Evaluating fracture resistance of basalt fiber reinforced mortar to mode I/III load using edge notched disc bend (ENDB) specimen: Insights from acoustic emission and morphological analysis

Abstract

Failures of the topcoat in pavement structures often occur due to mixed mode I/III traction; however, incorporating basalt fibers (BFs) into cement mixtures can effectively enhance mortar toughness and improve service conditions. To gain a deeper insight into the fracture behavior of BF-reinforced cement mixture, the Edge Notch Disc Bend (ENDB) testing with acoustic emission (AE) technique was first conducted on BF reinforced mortar specimens considering three different dosages of BFs (0%, 0.3% and 0.8% by weight). Four fracture parameters, including effective fracture toughness (Ke), effective work of fracture (Wp), effective critical fracture toughness (Keff) and effective critical work of fracture (Wp-eff), were employed to assess the fracture performance of BF-reinforced mortars. The results show that the Ke for mode III is significantly lower than that for mode I, while Wp is critical for mode III. Interestingly, the increase in Ke, Keff, Wp and Wp-eff is closely associated with the micro behavior involved in reducing the effective critical distance.
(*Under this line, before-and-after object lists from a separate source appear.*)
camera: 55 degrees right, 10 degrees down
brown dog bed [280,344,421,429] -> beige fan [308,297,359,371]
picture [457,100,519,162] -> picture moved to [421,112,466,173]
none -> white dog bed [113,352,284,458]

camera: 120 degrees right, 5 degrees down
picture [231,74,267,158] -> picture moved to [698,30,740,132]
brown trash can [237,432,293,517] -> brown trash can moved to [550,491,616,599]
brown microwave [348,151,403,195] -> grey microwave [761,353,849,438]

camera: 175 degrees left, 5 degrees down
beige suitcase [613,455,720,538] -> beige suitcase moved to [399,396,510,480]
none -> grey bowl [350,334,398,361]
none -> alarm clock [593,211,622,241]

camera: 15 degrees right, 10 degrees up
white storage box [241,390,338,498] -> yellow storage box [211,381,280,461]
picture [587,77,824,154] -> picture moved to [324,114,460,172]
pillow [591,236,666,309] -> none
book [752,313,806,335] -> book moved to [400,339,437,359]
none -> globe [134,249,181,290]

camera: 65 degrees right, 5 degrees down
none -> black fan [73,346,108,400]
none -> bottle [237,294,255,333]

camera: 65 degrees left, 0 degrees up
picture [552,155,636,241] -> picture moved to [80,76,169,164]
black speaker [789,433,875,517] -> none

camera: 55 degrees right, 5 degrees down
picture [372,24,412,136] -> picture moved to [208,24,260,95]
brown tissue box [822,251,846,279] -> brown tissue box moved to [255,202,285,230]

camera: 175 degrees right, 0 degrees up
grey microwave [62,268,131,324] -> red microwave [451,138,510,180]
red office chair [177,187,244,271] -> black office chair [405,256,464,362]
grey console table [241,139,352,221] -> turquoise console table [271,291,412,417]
Then, the digital reconstruction of fracture surfaces was performed, revealing that the fractal and roughness characteristics of the fracture surface subjected to mode ІІІ loading are more pronounced than those under mode I loading. These results can be further enhanced by the fiber crack-bridging effect. Moreover, it is validated that the out-of-plane shear failure induced by tensile stress occurs specifically under pure mode ІІІ loading state (KІc>KІІІcand 90% shear-type waveforms), which illustrates the feasibility of applying pure mode III load under ENDB testing. By analyzing variations in dominant frequency and b value, we demonstrate that mortars with higher BFs content exhibit a greater prevalence of shear-type microfractures characterized by smaller rupture scales and weaker heterogeneity under mode ІІІ loading conditions. These findings can offer a novel perspective on elucidating the crack-bridging effect of fibers during the rupture of fiber-reinforced mixtures.